- Born: Judith Lynn Stillman New York City, United States
- Origin: Providence, Rhode Island, United States
- Education: Juilliard School (BM, MM, DMA)
- Genres: Classical music
- Occupations: Pianist; Composer; Filmmaker; Music educator;
- Instrument: Piano
- Member of: Lancaster Festival Orchestra
- Website: judithlynnstillman.com

= Judith Lynn Stillman =

American musician and educator

Judith Lynn Stillman is an American classical pianist, composer, filmmaker, and music educator. She is the artist-in-residence and a professor of music at Rhode Island College and has performed as a soloist and chamber musician internationally.

==Early life and education==
Stillman was born in New York City. She began piano lessons at the age of three and was performing publicly by five. At nine, she entered the Juilliard School's pre-college division. She earned Bachelor's, Master's, and Doctor of Musical Arts degrees from Juilliard. During her studies, she won the Juilliard Concerto Competition and the Dethier Prize.

==Career==
===Teaching===
After completing her doctorate, Stillman joined the faculty of Rhode Island College as Artist-in-Residence and a Professor of music. She has received institutional honors including the Maixner Award for Outstanding Teaching, the Thorp Award for Scholarly and Creative Activity, and a faculty award from Alumni and College Relations.

===Performance===
Stillman has performed at venues and festivals including Carnegie Hall, Alice Tully Hall, Avery Fisher Hall, Lincoln Center, Marlboro, and Tanglewood, and has toured as a visiting artist in countries such as China, Russia, France, Israel, the United Kingdom, and Canada.

She has collaborated with artists including Jordan Rudess, Sara Sant'Ambrogio, Carol Wincenc, Will Liverman, Wynton Marsalis, Mark O'Connor, Richard Stoltzman, András Schiff, and members of the Borromeo, Muir, and Lydian string quartets. She has also appeared as a guest artist with The Beach Boys.

Stillman is the artistic director and pianist of the chamber music series "Judith Lynn Stillman and Friends from the Rhode Island Philharmonic Orchestra" and serves as the principal keyboardist with the Lancaster Festival Orchestra in Ohio.

In 2024, Stillman served as the on-stage music director and pianist for a production of Amadeus at Rhode Island’s Gamm Theatre.

===Composition===
Stillman composes and produces multimedia events that combine music with theatrical and visual elements.
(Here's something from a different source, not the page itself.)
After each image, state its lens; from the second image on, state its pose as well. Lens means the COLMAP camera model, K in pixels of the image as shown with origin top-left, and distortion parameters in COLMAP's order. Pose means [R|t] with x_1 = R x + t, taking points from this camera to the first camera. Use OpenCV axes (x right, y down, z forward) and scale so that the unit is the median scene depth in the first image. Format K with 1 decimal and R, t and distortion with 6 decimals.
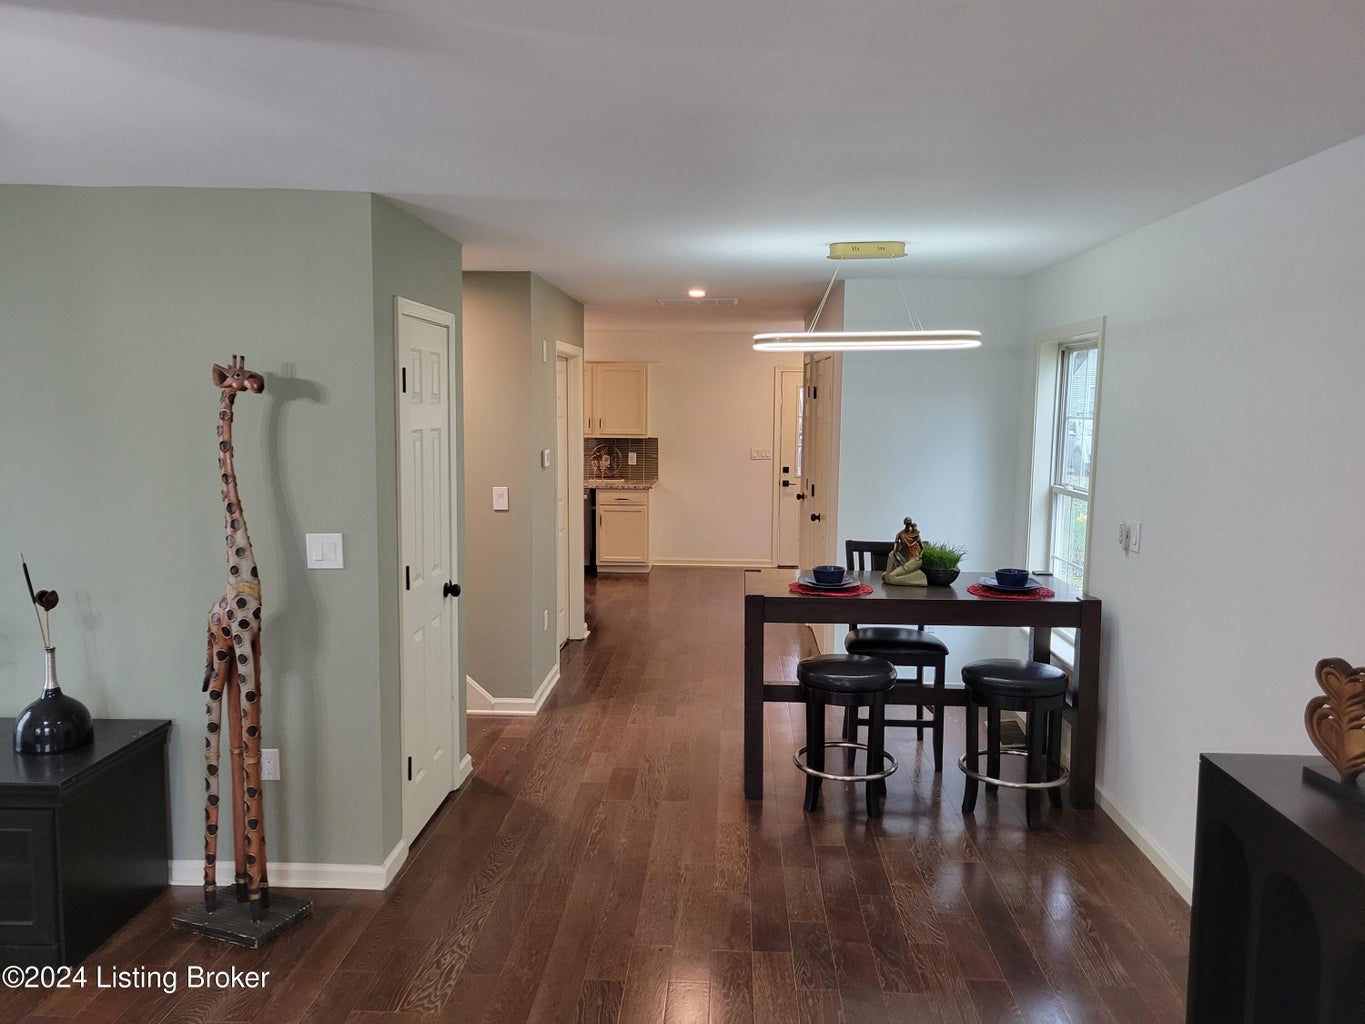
lens RADIAL K [[1017.7, 0, 682.7], [0, 1017.7, 512.1], [0, 0, 1]] dist [0.035419, -0.006679]
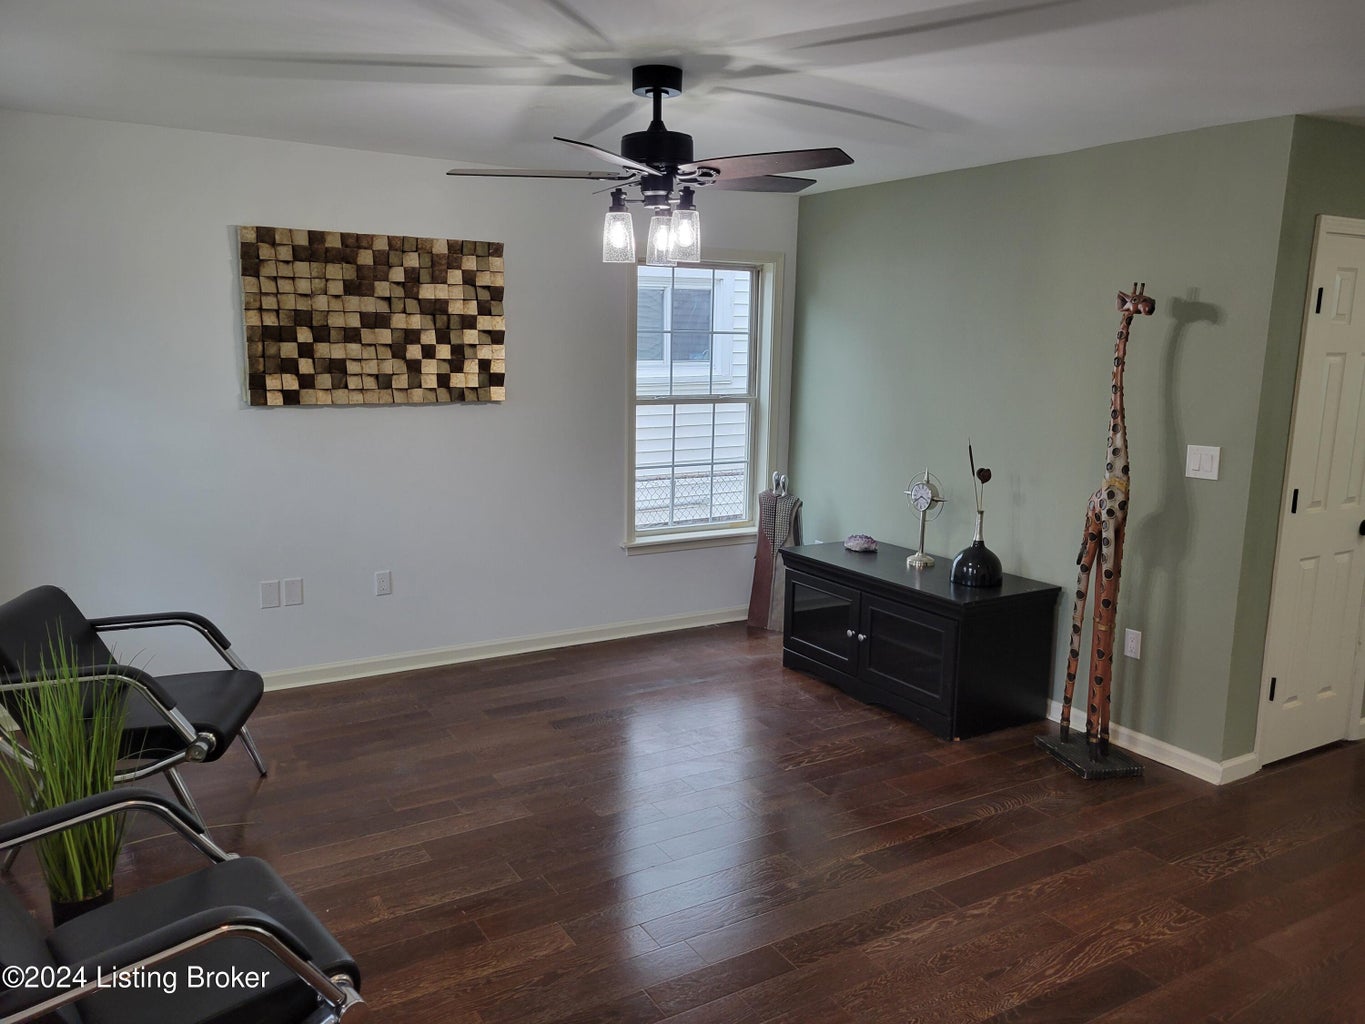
lens RADIAL K [[1017.7, 0, 677.8], [0, 1017.7, 514.9], [0, 0, 1]] dist [0.035419, -0.006679]
pose [[0.564444, 0.142788, -0.813028, 0.246943], [-0.096635, 0.989583, 0.106707, 0.032975], [0.819796, 0.018337, 0.572363, -0.087300]]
Her works include the short opera Essential Business, which won first prize in the international #OperaHarmony competition; Small Step, Giant Leap: A Lunar Fantasy, a multimedia piece for the 50th anniversary of Apollo 11; and song cycles such as Phoenix from the Ashes, based on poetry from the Terezín concentration camp, and When the Music Stopped, commemorating the Armenian Genocide Centennial.
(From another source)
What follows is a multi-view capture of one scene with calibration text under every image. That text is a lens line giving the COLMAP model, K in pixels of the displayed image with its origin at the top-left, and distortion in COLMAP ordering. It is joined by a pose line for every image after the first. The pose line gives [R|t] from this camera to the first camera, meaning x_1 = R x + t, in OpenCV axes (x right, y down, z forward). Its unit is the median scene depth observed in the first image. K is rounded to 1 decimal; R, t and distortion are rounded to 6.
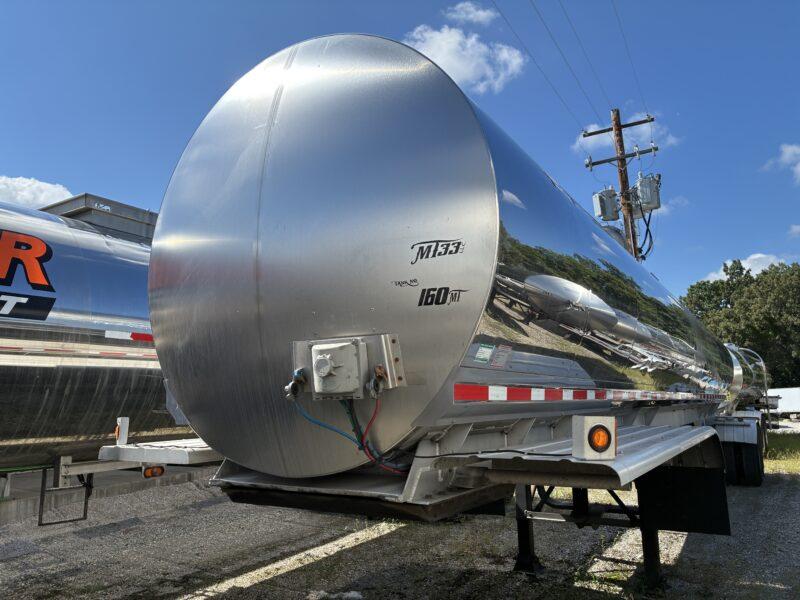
lens RADIAL K [[619.3, 0, 400.0], [0, 619.3, 300.0], [0, 0, 1]] dist [-0.002007, -0.001355]
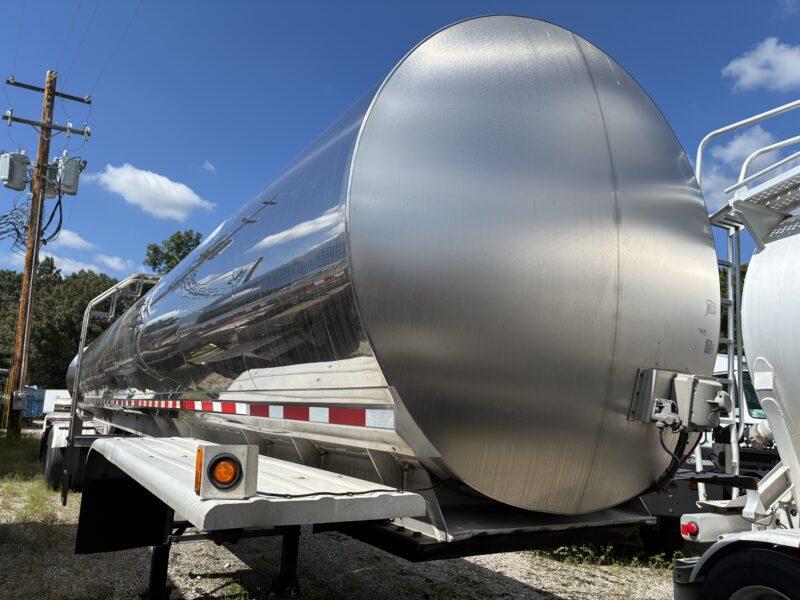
lens RADIAL K [[619.3, 0, 400.0], [0, 619.3, 300.0], [0, 0, 1]] dist [-0.002007, -0.001355]
pose [[0.466337, 0.180123, 0.866075, -0.127301], [-0.181570, 0.977695, -0.105571, 0.015009], [-0.865773, -0.108022, 0.488640, 0.101405]]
She is also the creator of Play-within-a-Concert, a multidisciplinary live format presenting biographical narratives of composers through music, theatre, and film. Productions include Beethoven: Torment and Triumph, Mozart’s Musical Mystery Tour, April in Paris with Poulenc, and Dvořák: A Bohemian Rhapsody.

===Film===
Stillman's film projects have been recognized at numerous festivals. Titles include the opera film Essential Business, honored by Opera Europa; Vanishing Act: A Fantasy on Extinction, which earned awards from the Five Continents and Global Music Awards festivals; and When the Music Stopped, an official selection of the Glendale Film Festival. Other prize-winning films include A Woman’s Place Is in the House, Beneath a Silent Blue Sky, and Women Trailblazers in Music.

==Personal life==
Stillman resides in Providence, Rhode Island. In 2016, she traveled to refugee camps in Greece to perform for Syrian and Afghan refugees, inspiring her “Refugee Artistry” initiative.

==Discography==
===Selected albums===
- 1993 – On the Twentieth Century with Wynton Marsalis
- 1994 – Christmas Remembered
- 1994 – Classics Remembered
- 1994 – Piano Silhouettes
- 1994 – Seasons Remembered
- 2004 – Chardonnay Classics
- 2004 – Christmas Reflections
- 2013 – Viennese Gems with Richard Stoltzman
- 2017 – Bernstein: Chamber and Concert Music featuring Judith Lynn Stillman, Wynton Marsalis, Yo-Yo Ma, Joshua Bell and Richard Stoltzman

==Awards and honors==
Stillman has won eighteen international and national piano competitions. In 1997, she received the inaugural Rhode Island Pell Award for Excellence in the Arts. In 2017, she became the first recipient of the Christiana Carteaux Bannister Award for Civil Service in the Arts. In 2019, she was named an Honored Artist by The American Prize for piano and composition, and in 2023, Providence Business News honored her as Creative Services Industry Leader.